Please repeat nothing except the lines from the one containing "hfov_deg: 60.3" through the end of the records, exactly and without pictures.

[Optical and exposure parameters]
┄┄┄┄┄┄┄┄┄┄
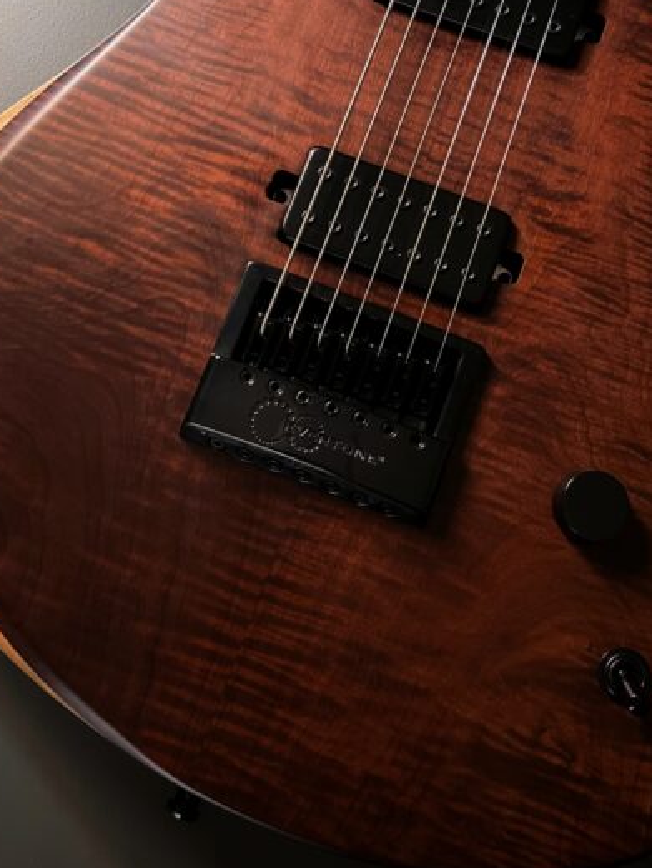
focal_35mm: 51
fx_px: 1280
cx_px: 348
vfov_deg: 36.8
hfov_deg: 28.6
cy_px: 246
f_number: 1.5
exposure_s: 1/38
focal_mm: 5.7
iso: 640
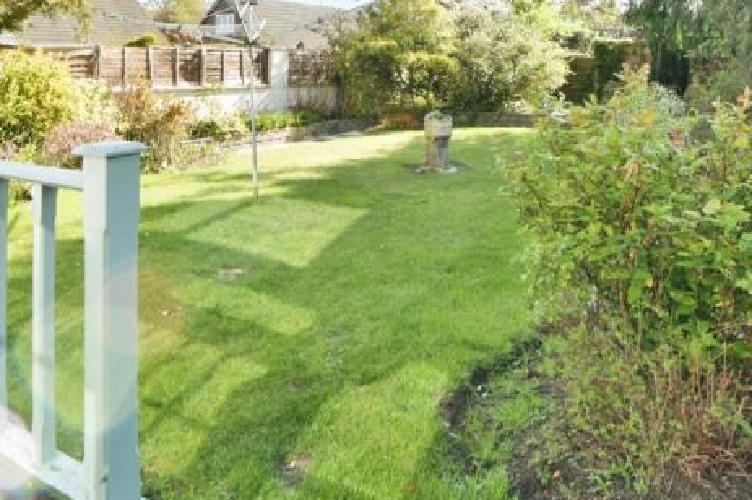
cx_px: 372
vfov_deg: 40.7
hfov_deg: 60.3
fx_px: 647
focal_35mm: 31
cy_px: 109
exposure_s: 1/80
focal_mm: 14
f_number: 13
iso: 500
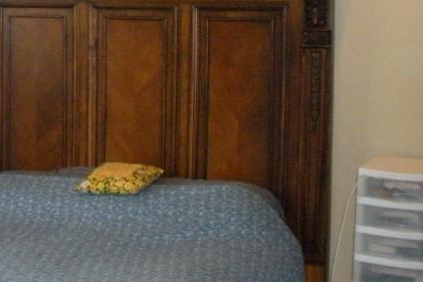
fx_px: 1070
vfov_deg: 14.7
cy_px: -16
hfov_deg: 21.4
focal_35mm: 91
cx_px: -20
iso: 570
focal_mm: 6.3
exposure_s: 1/60
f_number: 3.5
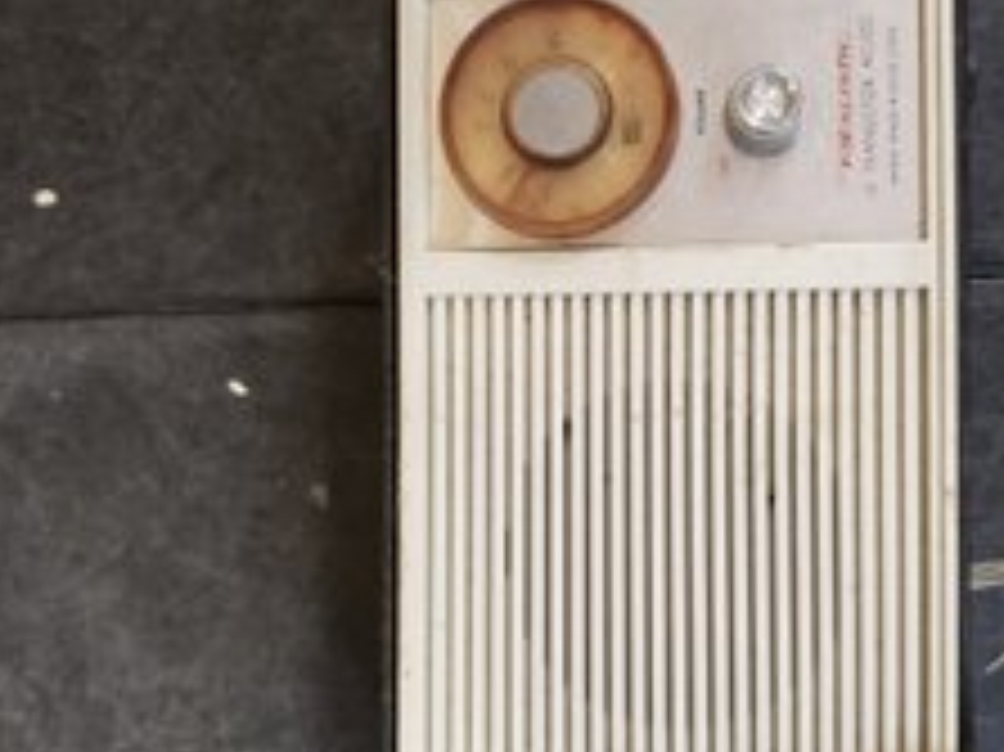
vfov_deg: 35.9
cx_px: 570
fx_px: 1160
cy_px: 426
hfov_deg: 46.7
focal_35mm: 40
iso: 250
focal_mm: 4.3
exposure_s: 1/24
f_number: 1.5
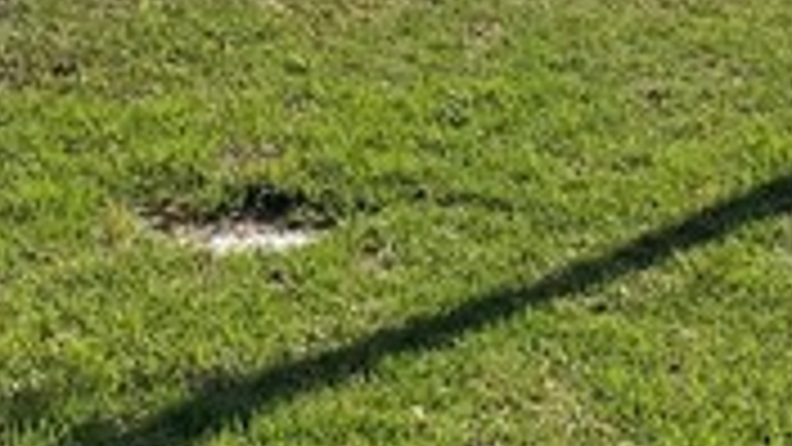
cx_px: 68
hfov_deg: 12.9
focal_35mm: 165
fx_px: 3465
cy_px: -739
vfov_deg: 6.8
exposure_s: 1/7299
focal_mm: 4.2
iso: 32
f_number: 1.6
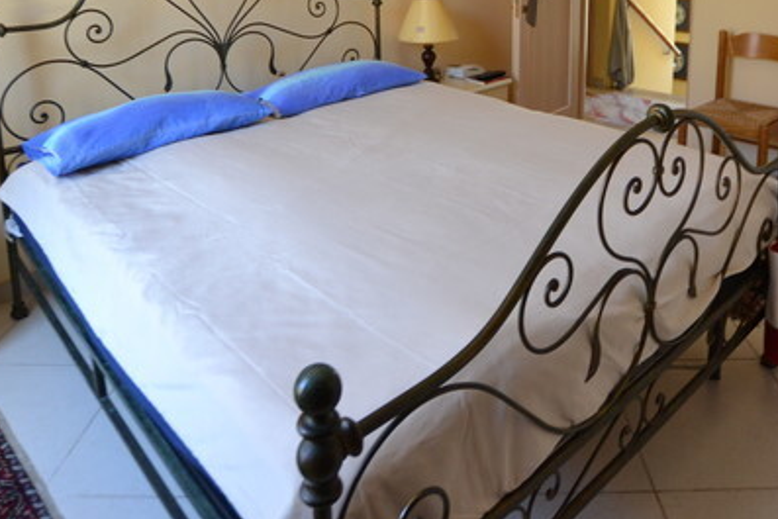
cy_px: 20
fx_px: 627
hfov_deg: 63.4
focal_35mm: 29
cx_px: 443
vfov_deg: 40.3
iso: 450
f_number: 3.5
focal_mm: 10
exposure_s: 1/60
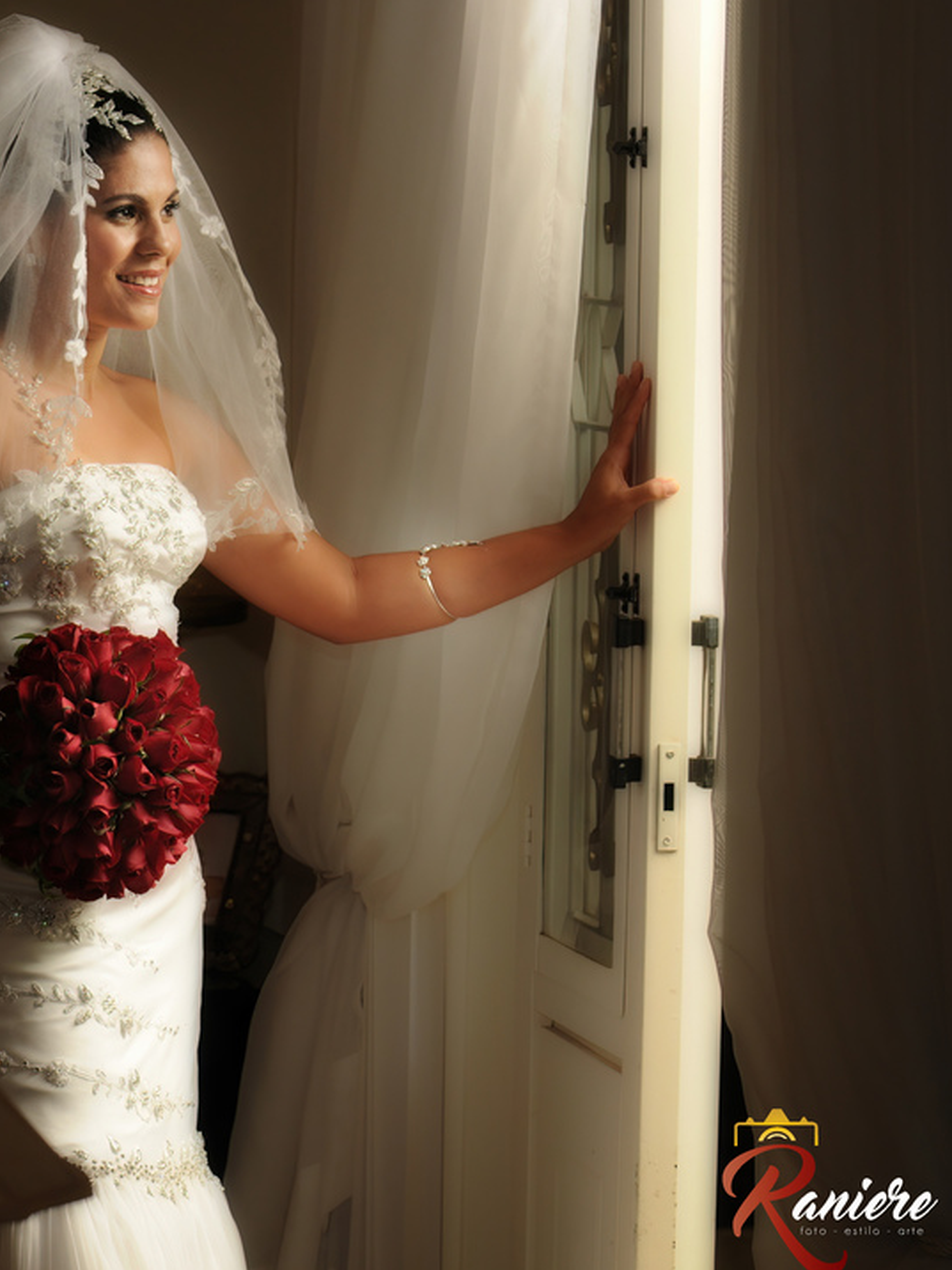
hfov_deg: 8.7
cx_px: -5
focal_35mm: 169
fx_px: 6197
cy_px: 620
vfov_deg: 11.7
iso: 500
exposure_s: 1/100
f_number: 4.5
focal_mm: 70
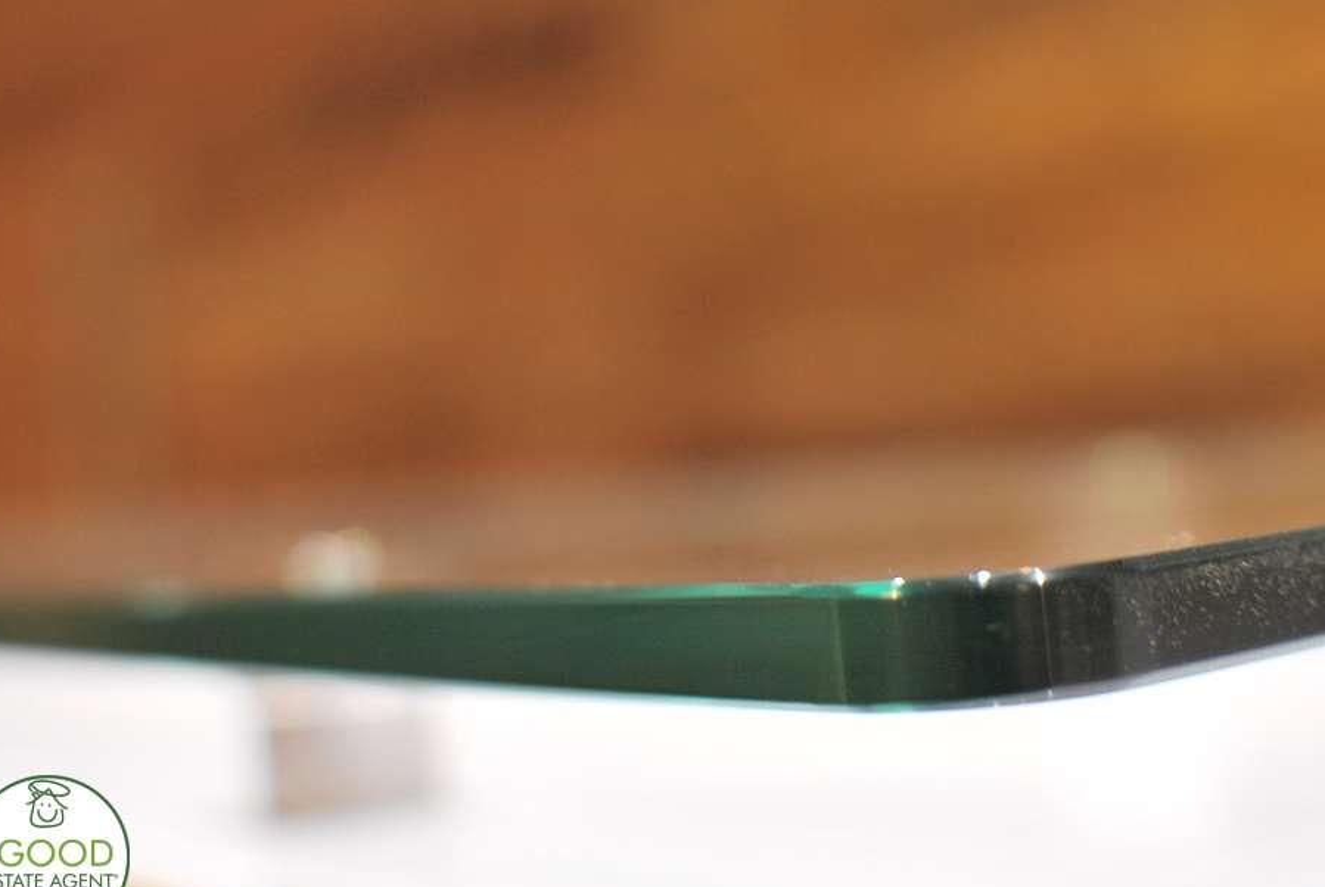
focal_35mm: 60
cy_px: 444
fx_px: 2195
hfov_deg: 33.6
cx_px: 709
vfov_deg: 22.8
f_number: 2.2
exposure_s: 1/20
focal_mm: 35
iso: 400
┄┄┄┄┄┄┄┄┄┄
*COMPLETED TASK:*
hfov_deg: 60.3
fx_px: 647
focal_35mm: 31
cy_px: 109
exposure_s: 1/80
focal_mm: 14
f_number: 13
iso: 500
fx_px: 1070
vfov_deg: 14.7
cy_px: -16
hfov_deg: 21.4
focal_35mm: 91
cx_px: -20
iso: 570
focal_mm: 6.3
exposure_s: 1/60
f_number: 3.5
vfov_deg: 35.9
cx_px: 570
fx_px: 1160
cy_px: 426
hfov_deg: 46.7
focal_35mm: 40
iso: 250
focal_mm: 4.3
exposure_s: 1/24
f_number: 1.5
cx_px: 68
hfov_deg: 12.9
focal_35mm: 165
fx_px: 3465
cy_px: -739
vfov_deg: 6.8
exposure_s: 1/7299
focal_mm: 4.2
iso: 32
f_number: 1.6
cy_px: 20
fx_px: 627
hfov_deg: 63.4
focal_35mm: 29
cx_px: 443
vfov_deg: 40.3
iso: 450
f_number: 3.5
focal_mm: 10
exposure_s: 1/60
hfov_deg: 8.7
cx_px: -5
focal_35mm: 169
fx_px: 6197
cy_px: 620
vfov_deg: 11.7
iso: 500
exposure_s: 1/100
f_number: 4.5
focal_mm: 70
focal_35mm: 60
cy_px: 444
fx_px: 2195
hfov_deg: 33.6
cx_px: 709
vfov_deg: 22.8
f_number: 2.2
exposure_s: 1/20
focal_mm: 35
iso: 400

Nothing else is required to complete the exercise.